• Problem to work on
Every record below should appear in your answer, copied exactly.

• Source information
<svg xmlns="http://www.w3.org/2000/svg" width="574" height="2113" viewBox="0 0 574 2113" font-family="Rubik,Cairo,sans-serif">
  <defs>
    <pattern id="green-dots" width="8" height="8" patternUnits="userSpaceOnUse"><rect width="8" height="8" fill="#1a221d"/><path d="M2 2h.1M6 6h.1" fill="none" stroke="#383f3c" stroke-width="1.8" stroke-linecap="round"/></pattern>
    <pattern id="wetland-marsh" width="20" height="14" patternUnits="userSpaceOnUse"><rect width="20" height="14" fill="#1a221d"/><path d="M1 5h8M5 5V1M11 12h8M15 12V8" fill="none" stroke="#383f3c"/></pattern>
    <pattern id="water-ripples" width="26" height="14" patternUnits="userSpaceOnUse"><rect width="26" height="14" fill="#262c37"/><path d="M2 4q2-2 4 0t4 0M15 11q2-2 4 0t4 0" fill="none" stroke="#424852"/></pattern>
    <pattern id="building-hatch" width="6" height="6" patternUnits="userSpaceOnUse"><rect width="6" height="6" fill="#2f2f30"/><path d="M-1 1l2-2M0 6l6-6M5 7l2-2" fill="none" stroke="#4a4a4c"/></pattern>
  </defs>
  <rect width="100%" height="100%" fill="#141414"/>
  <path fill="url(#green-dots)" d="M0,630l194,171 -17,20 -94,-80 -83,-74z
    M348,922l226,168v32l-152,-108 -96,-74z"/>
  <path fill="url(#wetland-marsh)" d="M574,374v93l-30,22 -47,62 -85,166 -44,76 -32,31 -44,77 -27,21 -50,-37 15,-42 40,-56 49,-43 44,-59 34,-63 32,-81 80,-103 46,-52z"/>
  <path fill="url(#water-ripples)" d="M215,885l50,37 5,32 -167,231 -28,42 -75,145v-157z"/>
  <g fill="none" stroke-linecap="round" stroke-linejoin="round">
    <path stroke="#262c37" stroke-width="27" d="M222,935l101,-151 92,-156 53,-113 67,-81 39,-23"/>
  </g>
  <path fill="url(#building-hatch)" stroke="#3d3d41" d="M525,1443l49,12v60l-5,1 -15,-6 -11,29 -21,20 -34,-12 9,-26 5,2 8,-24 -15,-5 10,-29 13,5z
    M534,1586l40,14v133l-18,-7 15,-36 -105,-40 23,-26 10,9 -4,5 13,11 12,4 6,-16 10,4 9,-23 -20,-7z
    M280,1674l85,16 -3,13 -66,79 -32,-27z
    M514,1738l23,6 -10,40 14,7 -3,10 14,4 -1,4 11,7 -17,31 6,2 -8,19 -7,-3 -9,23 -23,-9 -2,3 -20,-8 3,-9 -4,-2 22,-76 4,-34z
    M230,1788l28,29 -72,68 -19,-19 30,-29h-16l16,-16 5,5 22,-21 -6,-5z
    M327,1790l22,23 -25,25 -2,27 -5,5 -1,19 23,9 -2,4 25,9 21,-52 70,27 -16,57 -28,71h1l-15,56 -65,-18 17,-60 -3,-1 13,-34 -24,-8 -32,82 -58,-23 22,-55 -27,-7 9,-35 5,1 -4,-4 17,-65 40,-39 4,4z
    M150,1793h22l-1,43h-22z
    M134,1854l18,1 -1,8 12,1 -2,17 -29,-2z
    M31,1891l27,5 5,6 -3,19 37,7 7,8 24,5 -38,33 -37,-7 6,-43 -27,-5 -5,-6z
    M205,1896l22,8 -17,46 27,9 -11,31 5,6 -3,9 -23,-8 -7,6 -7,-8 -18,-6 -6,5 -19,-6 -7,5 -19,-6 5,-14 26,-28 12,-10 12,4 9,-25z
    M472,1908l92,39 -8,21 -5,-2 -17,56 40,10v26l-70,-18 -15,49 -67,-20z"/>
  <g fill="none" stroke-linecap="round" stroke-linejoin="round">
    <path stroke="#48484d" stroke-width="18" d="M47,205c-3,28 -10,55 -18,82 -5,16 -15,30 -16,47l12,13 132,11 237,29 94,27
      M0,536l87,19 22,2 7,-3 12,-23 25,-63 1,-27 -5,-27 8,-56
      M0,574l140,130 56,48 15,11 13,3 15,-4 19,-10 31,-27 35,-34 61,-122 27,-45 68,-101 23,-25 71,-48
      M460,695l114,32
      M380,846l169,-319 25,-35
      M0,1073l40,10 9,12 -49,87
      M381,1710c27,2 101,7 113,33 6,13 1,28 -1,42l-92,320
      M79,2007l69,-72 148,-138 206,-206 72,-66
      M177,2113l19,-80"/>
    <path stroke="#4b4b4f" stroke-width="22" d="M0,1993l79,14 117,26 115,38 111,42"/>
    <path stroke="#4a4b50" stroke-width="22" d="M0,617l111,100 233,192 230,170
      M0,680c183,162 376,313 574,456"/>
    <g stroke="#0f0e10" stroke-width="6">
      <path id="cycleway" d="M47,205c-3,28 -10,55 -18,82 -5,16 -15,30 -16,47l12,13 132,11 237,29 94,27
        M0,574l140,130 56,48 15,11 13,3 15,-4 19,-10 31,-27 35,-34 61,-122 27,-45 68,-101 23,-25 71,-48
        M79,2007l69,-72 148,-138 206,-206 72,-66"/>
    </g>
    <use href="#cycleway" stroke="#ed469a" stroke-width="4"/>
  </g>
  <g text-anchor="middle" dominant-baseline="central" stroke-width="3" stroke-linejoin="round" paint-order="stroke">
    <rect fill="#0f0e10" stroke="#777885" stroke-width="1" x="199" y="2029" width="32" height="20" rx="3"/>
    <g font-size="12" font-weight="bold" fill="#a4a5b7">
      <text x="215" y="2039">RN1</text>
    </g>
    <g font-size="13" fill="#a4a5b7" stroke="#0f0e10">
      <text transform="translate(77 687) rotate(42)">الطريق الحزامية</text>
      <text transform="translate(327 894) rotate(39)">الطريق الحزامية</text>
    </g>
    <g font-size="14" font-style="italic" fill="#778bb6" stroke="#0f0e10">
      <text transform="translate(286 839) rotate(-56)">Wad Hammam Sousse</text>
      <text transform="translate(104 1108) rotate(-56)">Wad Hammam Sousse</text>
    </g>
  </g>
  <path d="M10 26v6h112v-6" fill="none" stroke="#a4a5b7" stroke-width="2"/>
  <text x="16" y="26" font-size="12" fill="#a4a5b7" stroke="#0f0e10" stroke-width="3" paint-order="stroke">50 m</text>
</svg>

• Solution to the exercise
<svg xmlns="http://www.w3.org/2000/svg" width="574" height="2113" viewBox="0 0 574 2113" font-family="Rubik,Cairo,sans-serif">
  <defs>
    <pattern id="green-dots" width="8" height="8" patternUnits="userSpaceOnUse"><rect width="8" height="8" fill="#1a221d"/><path d="M2 2h.1M6 6h.1" fill="none" stroke="#383f3c" stroke-width="1.8" stroke-linecap="round"/></pattern>
    <pattern id="wetland-marsh" width="20" height="14" patternUnits="userSpaceOnUse"><rect width="20" height="14" fill="#1a221d"/><path d="M1 5h8M5 5V1M11 12h8M15 12V8" fill="none" stroke="#383f3c"/></pattern>
    <pattern id="water-ripples" width="26" height="14" patternUnits="userSpaceOnUse"><rect width="26" height="14" fill="#262c37"/><path d="M2 4q2-2 4 0t4 0M15 11q2-2 4 0t4 0" fill="none" stroke="#424852"/></pattern>
    <pattern id="building-hatch" width="6" height="6" patternUnits="userSpaceOnUse"><rect width="6" height="6" fill="#2f2f30"/><path d="M-1 1l2-2M0 6l6-6M5 7l2-2" fill="none" stroke="#4a4a4c"/></pattern>
  </defs>
  <rect width="100%" height="100%" fill="#141414"/>
  <path fill="url(#green-dots)" d="M0,630l194,171 -17,20 -94,-80 -83,-74z
    M348,922l226,168v32l-152,-108 -96,-74z"/>
  <path fill="url(#wetland-marsh)" d="M574,374v93l-30,22 -47,62 -85,166 -44,76 -32,31 -44,77 -27,21 -50,-37 15,-42 40,-56 49,-43 44,-59 34,-63 32,-81 80,-103 46,-52z"/>
  <path fill="url(#water-ripples)" d="M215,885l50,37 5,32 -167,231 -28,42 -75,145v-157z"/>
  <g fill="none" stroke-linecap="round" stroke-linejoin="round">
    <path stroke="#262c37" stroke-width="27" d="M222,935l101,-151 92,-156 53,-113 67,-81 39,-23"/>
  </g>
  <path fill="url(#building-hatch)" stroke="#3d3d41" d="M525,1443l49,12v60l-5,1 -15,-6 -11,29 -21,20 -34,-12 9,-26 5,2 8,-24 -15,-5 10,-29 13,5z
    M534,1586l40,14v133l-18,-7 15,-36 -105,-40 23,-26 10,9 -4,5 13,11 12,4 6,-16 10,4 9,-23 -20,-7z
    M280,1674l85,16 -3,13 -66,79 -32,-27z
    M514,1738l23,6 -10,40 14,7 -3,10 14,4 -1,4 11,7 -17,31 6,2 -8,19 -7,-3 -9,23 -23,-9 -2,3 -20,-8 3,-9 -4,-2 22,-76 4,-34z
    M230,1788l28,29 -72,68 -19,-19 30,-29h-16l16,-16 5,5 22,-21 -6,-5z
    M327,1790l22,23 -25,25 -2,27 -5,5 -1,19 23,9 -2,4 25,9 21,-52 70,27 -16,57 -28,71h1l-15,56 -65,-18 17,-60 -3,-1 13,-34 -24,-8 -32,82 -58,-23 22,-55 -27,-7 9,-35 5,1 -4,-4 17,-65 40,-39 4,4z
    M150,1793h22l-1,43h-22z
    M134,1854l18,1 -1,8 12,1 -2,17 -29,-2z
    M31,1891l27,5 5,6 -3,19 37,7 7,8 24,5 -38,33 -37,-7 6,-43 -27,-5 -5,-6z
    M205,1896l22,8 -17,46 27,9 -11,31 5,6 -3,9 -23,-8 -7,6 -7,-8 -18,-6 -6,5 -19,-6 -7,5 -19,-6 5,-14 26,-28 12,-10 12,4 9,-25z
    M472,1908l92,39 -8,21 -5,-2 -17,56 40,10v26l-70,-18 -15,49 -67,-20z"/>
  <g fill="none" stroke-linecap="round" stroke-linejoin="round">
    <path stroke="#48484d" stroke-width="18" d="M47,205c-3,28 -10,55 -18,82 -5,16 -15,30 -16,47l12,13 132,11 237,29 94,27
      M0,536l87,19 22,2 7,-3 12,-23 25,-63 1,-27 -5,-27 8,-56
      M0,574l140,130 56,48 15,11 13,3 15,-4 19,-10 31,-27 35,-34 61,-122 27,-45 68,-101 23,-25 71,-48
      M460,695l114,32
      M380,846l169,-319 25,-35
      M0,1073l40,10 9,12 -49,87
      M381,1710c27,2 101,7 113,33 6,13 1,28 -1,42l-92,320
      M79,2007l69,-72 148,-138 206,-206 72,-66
      M177,2113l19,-80"/>
    <path stroke="#4b4b4f" stroke-width="22" d="M0,1993l79,14 117,26 115,38 111,42"/>
    <path stroke="#4a4b50" stroke-width="22" d="M0,617l111,100 233,192 230,170
      M0,680c183,162 376,313 574,456"/>
    <g stroke="#0f0e10" stroke-width="6">
      <path id="cycleway" d="M47,205c-3,28 -10,55 -18,82 -5,16 -15,30 -16,47l12,13 132,11 237,29 94,27
        M0,574l140,130 56,48 15,11 13,3 15,-4 19,-10 31,-27 35,-34 61,-122 27,-45 68,-101 23,-25 71,-48
        M79,2007l69,-72 148,-138 206,-206 72,-66"/>
    </g>
    <use href="#cycleway" stroke="#ed469a" stroke-width="4"/>
  </g>
  <g text-anchor="middle" dominant-baseline="central" stroke-width="3" stroke-linejoin="round" paint-order="stroke">
    <rect fill="#0f0e10" stroke="#777885" stroke-width="1" x="199" y="2029" width="32" height="20" rx="3"/>
    <g font-size="12" font-weight="bold" fill="#a4a5b7">
      <text x="215" y="2039">RN1</text>
    </g>
    <g font-size="13" fill="#a4a5b7" stroke="#0f0e10">
      <text transform="translate(77 687) rotate(42)">الطريق الحزامية</text>
      <text transform="translate(327 894) rotate(39)">الطريق الحزامية</text>
    </g>
    <g font-size="14" font-style="italic" fill="#778bb6" stroke="#0f0e10">
      <text transform="translate(286 839) rotate(-56)">Wad Hammam Sousse</text>
      <text transform="translate(104 1108) rotate(-56)">Wad Hammam Sousse</text>
    </g>
  </g>
  <path d="M10 26v6h112v-6" fill="none" stroke="#a4a5b7" stroke-width="2"/>
  <text x="16" y="26" font-size="12" fill="#a4a5b7" stroke="#0f0e10" stroke-width="3" paint-order="stroke">50 m</text>
</svg>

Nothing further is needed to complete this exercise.